An often-used common name for this fungus, the "jelly ear," is very appropriate—a rarity with common names in English. One look at this fungus and you can see why people think Auricularia americana looks like the missing part of a Van Gogh self portrait. Appearing on the wood of hardwoods or conifers, especially after rains or in wet conditions, the jelly ear ranges from disc-shaped to ear-shaped to irregular and floppy. Its surfaces are brown to reddish brown, and the consistency of the flesh is rubbery and gelatinous. When young and fresh, its underside appears frosted with a whitish dusting, but this often disappears quickly.

Similar jelly fungi include Exidia recisa, which features ridged, concave depressions, and Tremella foliacea, which is a bit more gelatinous and appears like a tightly packed cluster of jelly ears that are fused together. In the southeastern United States, Auricularia fuscosuccinea is virtually identical, to the naked eye, but differs microscopically (see discussion below).

The names Auricularia auricula and Auricularia auricula-judae have been traditionally applied to the mushrooms described here, but fairly recent research (Looney and collaborators 2013, Wu and collaborators 2015) has determined that the auricula-like North American species of Auricularia are not properly placed under those species names. Instead, we have several genetically distinct species, including: Auricularia americana in the strict sense, which grows on the wood of conifers and, under the microscope, has no medullary zone; Auricularia fuscosuccinea, which grows on the wood of hardwoods in the southeastern United States and has a distinct medullary zone; and a species—the one described here—that grows on the wood of hardwoods and has no medullary zone.

Wu and collaborators (2015) attempted to name this third species "Auricularia angiospermarum." However, the Wu publication did not include the correct Mycobank number in the original description of the species, and the name is therefore officially invalid. Contemporary taxonomic rules require that authors of new species register their names in an online database (Mycobank or Index Fungorum) and obtain a corresponding identifier from the database; Wu and collaborators appear to have done so, but then failed to use the correct number in their publication. In short, the fungus described and illustrated here has no "good" name at the moment, so I have applied the name "Auricularia americana," with quote marks around it, until the mess is corrected by a taxonomist. This approach follows the 2013 approach of Looney and collaborators, who called both the species described here and the conifer-loving species Auricularia americana, separating the two types as "deciduous unit" and "coniferous unit" on the basis of a previous study by Duncan & Macdonald (1967).

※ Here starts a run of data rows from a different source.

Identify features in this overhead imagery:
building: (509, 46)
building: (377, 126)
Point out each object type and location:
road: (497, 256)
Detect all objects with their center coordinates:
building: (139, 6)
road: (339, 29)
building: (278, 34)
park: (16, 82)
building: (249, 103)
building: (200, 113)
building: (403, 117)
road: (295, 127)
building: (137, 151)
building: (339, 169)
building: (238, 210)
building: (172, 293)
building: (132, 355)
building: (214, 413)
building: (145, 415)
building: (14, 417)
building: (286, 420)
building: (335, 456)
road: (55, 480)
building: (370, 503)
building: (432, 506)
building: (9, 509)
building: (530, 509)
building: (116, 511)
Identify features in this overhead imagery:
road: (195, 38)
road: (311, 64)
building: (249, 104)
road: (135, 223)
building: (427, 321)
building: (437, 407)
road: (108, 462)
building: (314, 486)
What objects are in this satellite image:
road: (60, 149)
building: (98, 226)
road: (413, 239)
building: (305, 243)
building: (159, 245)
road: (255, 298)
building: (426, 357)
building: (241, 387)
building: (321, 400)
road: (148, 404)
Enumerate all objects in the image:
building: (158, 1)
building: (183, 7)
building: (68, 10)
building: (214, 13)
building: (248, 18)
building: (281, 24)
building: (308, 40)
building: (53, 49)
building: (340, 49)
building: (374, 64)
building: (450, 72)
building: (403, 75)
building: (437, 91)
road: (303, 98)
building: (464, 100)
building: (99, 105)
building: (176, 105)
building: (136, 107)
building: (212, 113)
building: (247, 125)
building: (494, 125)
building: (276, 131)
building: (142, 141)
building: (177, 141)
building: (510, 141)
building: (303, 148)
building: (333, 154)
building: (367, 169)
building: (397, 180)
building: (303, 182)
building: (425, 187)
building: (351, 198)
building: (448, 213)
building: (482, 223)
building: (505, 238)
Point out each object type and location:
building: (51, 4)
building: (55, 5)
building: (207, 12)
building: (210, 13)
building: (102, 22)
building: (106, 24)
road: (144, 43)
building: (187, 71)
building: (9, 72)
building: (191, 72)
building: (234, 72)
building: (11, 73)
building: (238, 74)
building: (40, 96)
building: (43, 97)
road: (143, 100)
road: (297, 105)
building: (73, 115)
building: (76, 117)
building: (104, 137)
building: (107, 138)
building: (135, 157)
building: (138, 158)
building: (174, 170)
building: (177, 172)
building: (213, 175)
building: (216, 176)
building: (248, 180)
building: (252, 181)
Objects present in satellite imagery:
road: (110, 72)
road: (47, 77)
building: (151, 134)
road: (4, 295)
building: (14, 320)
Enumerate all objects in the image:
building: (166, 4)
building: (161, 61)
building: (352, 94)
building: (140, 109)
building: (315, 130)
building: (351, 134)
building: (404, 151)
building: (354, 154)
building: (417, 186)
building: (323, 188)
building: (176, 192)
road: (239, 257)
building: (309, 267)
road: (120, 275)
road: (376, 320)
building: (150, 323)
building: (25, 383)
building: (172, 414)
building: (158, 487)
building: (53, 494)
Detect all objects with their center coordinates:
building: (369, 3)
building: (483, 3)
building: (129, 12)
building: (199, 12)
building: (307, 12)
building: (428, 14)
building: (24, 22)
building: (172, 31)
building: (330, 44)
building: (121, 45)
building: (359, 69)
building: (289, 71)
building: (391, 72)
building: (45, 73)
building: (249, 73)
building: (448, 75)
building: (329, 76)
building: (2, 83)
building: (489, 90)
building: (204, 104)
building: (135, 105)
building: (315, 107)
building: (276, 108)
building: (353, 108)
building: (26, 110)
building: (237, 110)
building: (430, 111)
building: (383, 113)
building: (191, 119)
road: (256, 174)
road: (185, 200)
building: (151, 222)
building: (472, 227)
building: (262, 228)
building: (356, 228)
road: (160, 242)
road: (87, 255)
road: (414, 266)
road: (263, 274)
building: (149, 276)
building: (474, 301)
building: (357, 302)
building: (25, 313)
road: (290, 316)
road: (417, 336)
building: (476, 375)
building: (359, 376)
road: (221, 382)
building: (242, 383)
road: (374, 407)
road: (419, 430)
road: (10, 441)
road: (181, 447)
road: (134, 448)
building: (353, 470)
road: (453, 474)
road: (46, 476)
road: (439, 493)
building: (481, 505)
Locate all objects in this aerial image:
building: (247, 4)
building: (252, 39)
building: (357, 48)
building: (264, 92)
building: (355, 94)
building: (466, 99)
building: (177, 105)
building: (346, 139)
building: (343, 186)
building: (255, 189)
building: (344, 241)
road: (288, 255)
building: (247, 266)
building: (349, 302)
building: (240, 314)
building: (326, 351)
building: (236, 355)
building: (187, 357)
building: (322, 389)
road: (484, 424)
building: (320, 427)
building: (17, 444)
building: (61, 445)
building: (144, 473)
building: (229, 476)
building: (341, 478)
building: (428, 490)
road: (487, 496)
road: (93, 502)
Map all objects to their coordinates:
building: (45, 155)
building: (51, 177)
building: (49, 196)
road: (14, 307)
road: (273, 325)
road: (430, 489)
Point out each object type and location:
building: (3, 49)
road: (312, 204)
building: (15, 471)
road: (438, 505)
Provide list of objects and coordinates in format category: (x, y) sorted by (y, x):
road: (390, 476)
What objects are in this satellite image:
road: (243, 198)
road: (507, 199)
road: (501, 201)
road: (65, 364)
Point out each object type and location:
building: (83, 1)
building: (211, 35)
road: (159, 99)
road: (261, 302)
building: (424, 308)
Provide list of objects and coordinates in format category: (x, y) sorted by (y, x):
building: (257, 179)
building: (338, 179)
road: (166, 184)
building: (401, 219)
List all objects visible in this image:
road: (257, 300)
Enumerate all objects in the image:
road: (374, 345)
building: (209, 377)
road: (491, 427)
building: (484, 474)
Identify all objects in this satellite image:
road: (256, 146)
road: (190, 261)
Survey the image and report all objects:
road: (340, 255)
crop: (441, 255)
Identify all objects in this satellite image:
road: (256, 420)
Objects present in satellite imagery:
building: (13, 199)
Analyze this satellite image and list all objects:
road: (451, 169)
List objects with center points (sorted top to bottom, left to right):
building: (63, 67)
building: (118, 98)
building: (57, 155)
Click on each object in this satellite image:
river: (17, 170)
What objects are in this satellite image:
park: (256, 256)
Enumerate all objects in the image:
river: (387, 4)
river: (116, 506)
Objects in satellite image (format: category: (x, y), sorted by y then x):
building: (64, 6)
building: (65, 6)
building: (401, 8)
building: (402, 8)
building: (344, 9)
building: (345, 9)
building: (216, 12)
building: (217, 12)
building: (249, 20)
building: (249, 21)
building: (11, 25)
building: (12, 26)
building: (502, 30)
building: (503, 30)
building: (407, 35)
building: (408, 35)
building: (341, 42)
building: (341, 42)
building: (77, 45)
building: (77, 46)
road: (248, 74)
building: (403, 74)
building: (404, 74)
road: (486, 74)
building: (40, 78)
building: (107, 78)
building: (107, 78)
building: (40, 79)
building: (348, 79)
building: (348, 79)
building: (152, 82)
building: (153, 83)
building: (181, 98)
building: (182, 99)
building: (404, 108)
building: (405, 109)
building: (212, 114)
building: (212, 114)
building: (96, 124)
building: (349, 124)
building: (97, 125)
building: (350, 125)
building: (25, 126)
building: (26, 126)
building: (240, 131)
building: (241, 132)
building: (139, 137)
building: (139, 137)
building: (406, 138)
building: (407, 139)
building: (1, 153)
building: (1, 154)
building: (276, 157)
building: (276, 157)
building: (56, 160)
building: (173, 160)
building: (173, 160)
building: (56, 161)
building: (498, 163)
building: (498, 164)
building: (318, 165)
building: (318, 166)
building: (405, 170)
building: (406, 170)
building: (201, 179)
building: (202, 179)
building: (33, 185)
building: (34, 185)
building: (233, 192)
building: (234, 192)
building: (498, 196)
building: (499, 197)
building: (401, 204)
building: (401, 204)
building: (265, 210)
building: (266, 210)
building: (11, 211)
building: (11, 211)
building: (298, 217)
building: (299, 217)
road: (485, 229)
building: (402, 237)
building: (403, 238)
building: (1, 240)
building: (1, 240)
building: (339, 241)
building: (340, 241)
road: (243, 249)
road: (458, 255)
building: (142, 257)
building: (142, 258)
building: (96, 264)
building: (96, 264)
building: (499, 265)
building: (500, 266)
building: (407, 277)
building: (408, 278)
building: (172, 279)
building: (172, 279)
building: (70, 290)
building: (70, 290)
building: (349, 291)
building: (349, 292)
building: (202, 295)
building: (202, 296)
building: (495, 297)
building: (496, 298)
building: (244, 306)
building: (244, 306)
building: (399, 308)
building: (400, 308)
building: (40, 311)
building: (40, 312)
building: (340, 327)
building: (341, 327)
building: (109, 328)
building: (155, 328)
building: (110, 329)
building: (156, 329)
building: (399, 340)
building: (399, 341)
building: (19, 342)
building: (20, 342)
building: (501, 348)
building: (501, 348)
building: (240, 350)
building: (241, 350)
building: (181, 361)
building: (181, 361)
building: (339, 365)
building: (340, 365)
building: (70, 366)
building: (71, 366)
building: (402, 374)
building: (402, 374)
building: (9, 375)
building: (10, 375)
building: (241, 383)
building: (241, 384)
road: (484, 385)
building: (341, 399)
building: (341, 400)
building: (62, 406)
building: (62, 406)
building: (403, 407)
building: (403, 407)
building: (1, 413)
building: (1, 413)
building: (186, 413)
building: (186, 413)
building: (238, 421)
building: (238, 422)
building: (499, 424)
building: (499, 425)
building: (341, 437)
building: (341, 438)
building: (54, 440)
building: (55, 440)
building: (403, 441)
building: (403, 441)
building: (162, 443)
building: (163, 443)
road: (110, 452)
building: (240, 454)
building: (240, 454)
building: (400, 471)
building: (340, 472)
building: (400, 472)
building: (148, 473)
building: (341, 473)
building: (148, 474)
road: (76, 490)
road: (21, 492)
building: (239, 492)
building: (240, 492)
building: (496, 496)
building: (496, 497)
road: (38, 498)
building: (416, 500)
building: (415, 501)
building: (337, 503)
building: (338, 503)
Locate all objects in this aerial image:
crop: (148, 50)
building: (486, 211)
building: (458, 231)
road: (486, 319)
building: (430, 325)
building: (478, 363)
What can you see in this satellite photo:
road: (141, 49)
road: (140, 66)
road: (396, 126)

Ecology: Saprobic on decaying hardwood sticks, logs, and stumps; spring, summer, and fall; distribution in North America uncertain, since the species has previously been folded in with others as "auricula" or "auricula-judae." The illustrated and described collections are from Illinois.

Fruiting Body: Wavy and irregular; often more or less ear-shaped but sometimes oval, elliptical, fan-shaped, cup-shaped, or irregular in outline; 2–5 cm across; thin; usually gathered together and attached at a central or lateral position; upper, fertile surface brown to reddish brown, bald, sometimes wrinkled in places; lower, sterile surface finely hairy when fresh and young, creating a whitish bloom over the brown to reddish brown surface; flesh thin, gelatinous-rubbery; entire fruiting body becoming hard and black when dried out.

Odor and Taste: Not distinctive.

Spore Print: White.

Microscopic Features: Spores 12–14 x 4–5.5 µm; allantoid; smooth; hyaline in KOH. Basidia 65–75 x 4–5 µm; cylindric; filled with semi-refractive oil droplets; transversely 3-septate; difficult to isolate in a mount due to a gelatinous matrix; sterigmata difficult to locate. Flesh composed of scattered, poorly defined, gelatinized hyphae 2–3 µm wide; medullary zone not differentiated. Abhymenial surface with projecting hyaline hairs 40–125 x 7.5–12.5 µm; cylindric-fusiform; walls 2–3 µm thick; smooth; hyaline to golden in KOH.

REFERENCES: Parmasto & I. Parmasto, 1987. ("Auricularia auricula": Smith, 1949; Duncan & Macdonald, 1967; Lowy, 1971; Smith, 1975; Smith, Smith & Weber, 1981; Weber & Smith, 1985; Arora, 1986; States, 1990; Phillips, 1991/2005; Lincoff, 1992; Metzler & Metzler, 1992; Horn, Kay & Abel, 1993; Barron, 1999; Roody, 2003; McNeil, 2006; Miller & Miller, 2006; Kuo, 2007; Binion et al., 2008; Kuo & Methven, 2010; Evenson, 2015. Auricularia americana: Looney et al. 2013; Woehrel & Light, 2017. Auricularia "angiospermarum": Dai et al. 2015.) Herb. Kuo 05099501, 06130203, 04270702, 05261702, 05261802.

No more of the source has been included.